Manhwa-ga: Lee YoungYou
Publisher: Yen Press
Rating: Teen (13+)
Release Date: December 2009
Synopsis: “When Hee-Ju’s hostage negotiations for Ya-Ho with Ha-Eun, Yumei and Mi-Woo go south, the tragic result of his failed attempts leads to heartbreak for Myung-Ee and company. And to make matters worse, those on Earth aren’t the only ones on the move. The leader of the Moon Foxes is about to make a trip to the Blu Planet and mete out heavenly punishment to those who get in his way… that is, if he can stay awake long enough!”
Tears are shed, pasts are hinted at, the supposedly dead come back to life and foxes continue to hunt rabbits and rabbits continue to hunt foxes. While a reread of previous books allows a semblance of clarity to the book’s still-growing cast and multi-faction plot, it leaves one to question if this should be necessary every time a new book comes out.

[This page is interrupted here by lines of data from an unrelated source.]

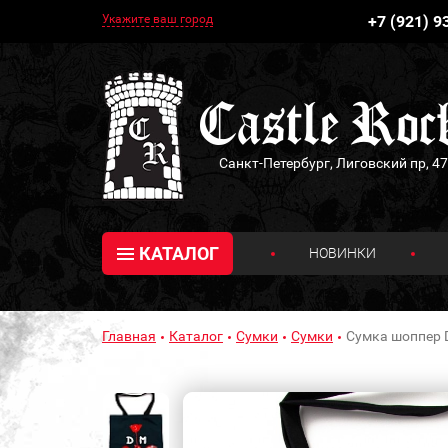
Укажите ваш город
+7 (921) 9
Санкт-Петербург, Лиговский пр, 47
КАТАЛОГ
НОВИНКИ
Главная
Каталог
Сумки
Сумки
Сумка шоппер D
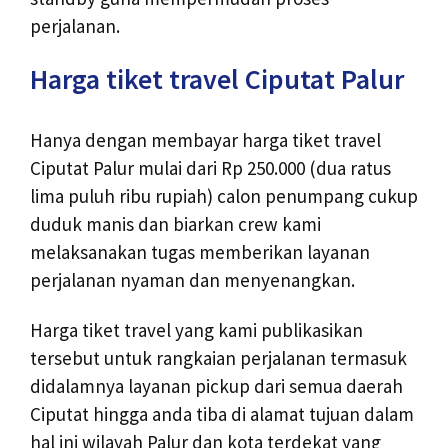
perjalanan.
Harga tiket travel Ciputat Palur
Hanya dengan membayar harga tiket travel
Ciputat Palur mulai dari Rp 250.000 (dua ratus
lima puluh ribu rupiah) calon penumpang cukup
duduk manis dan biarkan crew kami
melaksanakan tugas memberikan layanan
perjalanan nyaman dan menyenangkan.
Harga tiket travel yang kami publikasikan
tersebut untuk rangkaian perjalanan termasuk
didalamnya layanan pickup dari semua daerah
Ciputat hingga anda tiba di alamat tujuan dalam
hal ini wilayah Palur dan kota terdekat yang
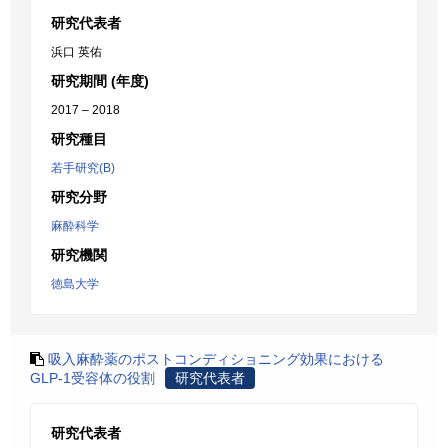
研究代表者
浜口 英佑
研究期間 (年度)
2017 – 2018
研究種目
若手研究(B)
研究分野
麻酔科学
研究機関
徳島大学
吸入麻酔薬のポストコンディショニング効果における
GLP-1受容体の役割
研究代表者
研究代表者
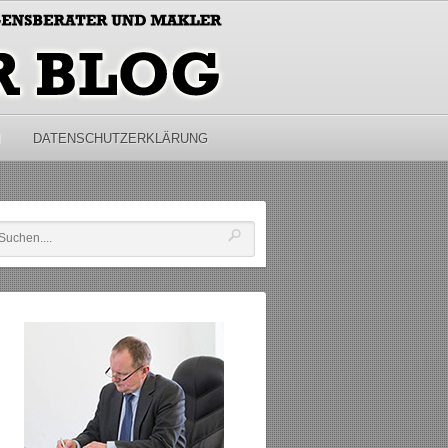
M
DATENSCHUTZERKLÄRUNG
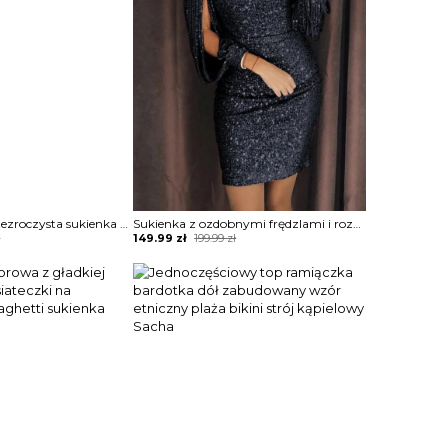
Błyszcząca półprzezroczysta sukienka z siateczki Estefania
Sukienka z ozdobnymi frędzlami i rozcięciem na rękawach Tavia
Original
Current
ł
149.99
zł
199.99
zł
price
price
was:
is:
199.99 zł.
149.99 zł.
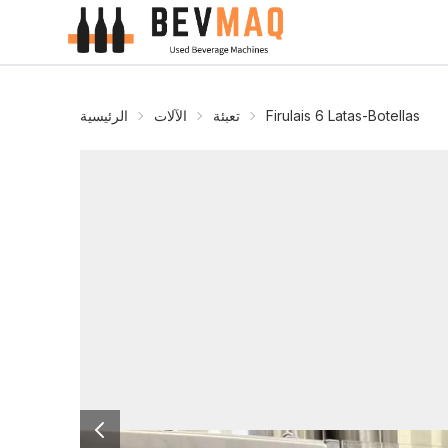
Firulais 6 Latas-Botellas
تعبئة
الآلات
الرئيسية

Moon Boy has always been a bit of a mess and sadly it doesn’t seem to be fairing any better as the series progresses. It’s a shame because when the art is good, it’s pretty charming and when the story is good, it can manage to be rather moving. But that’s the catch – when – and when it happens to be good occurs far less than otherwise. There’re too many characters doing too many things that simply aren’t presented in a manner coherent enough to be effective at storytelling. There are almost a dozen characters in this book, and with the possible exception of any hardcore Moon Boy fans out there, most readers would be hard-pressed to remember most of them after the fact, let alone keep track of their relation to each other.
Some parts of the volume do manage to stand out to the contrary, notable on an emotional scale that rings back across the series. There’re just enough of these scenes to keep it readable from start to finish. The book begins when Myung-Ee finds herself between Yu-Da and Sa-Eun as they face off in a battle that’s been long in the coming but just as long in the dreading. The two have been together under the pretence of being each other’s best friend for so long and though the reason was ‘business’, it’s clear that they’ve still gotten attached to one another. It’s all the more painful now that they’ve come clean about their opposing teams (despite both knowing for some time) and they’re simultaneously hurt by the others’ betrayal and guilt-ridden by their own.
It adds a whole other level of drama to the story when Sa-Eun openly admits that he likes Myung-Ee, fully aware that she still holds strong feelings for the now absent Yu-Da. It’s entertaining seeing Sa-Eun forcefully exclaim his feelings to her verbally, finding a way to continue his habit of talking condescending to her while concurrently trying to be honest about how he feels. As for Myung-Ee, she’s entirely against his advances – one part love for Yu-Da, another part common sense and two-parts pride. However nothing in the book is as poignant as when Myung-Ee confronts Yu-Da with her own feelings only to realize the true depths of his loneliness. It provokes a short scene with Yu-Da on his own that’s bound to at least tug on a few heartstrings.
As a whole though Moon Boy still remains far too scattered – multiple characters are hard to keep straight and the uneven pacing of the constant back and forth switch-outs make the broader issues fall short on reader expectations and attention spans. It’s too bad because when the series takes a moment to stop and focus in on its drama, it does a great job. Regrettably these moments are swimming in a sea of clutter that we can only hope at this point take the time to tidy themselves up before things wrap up in volume nine.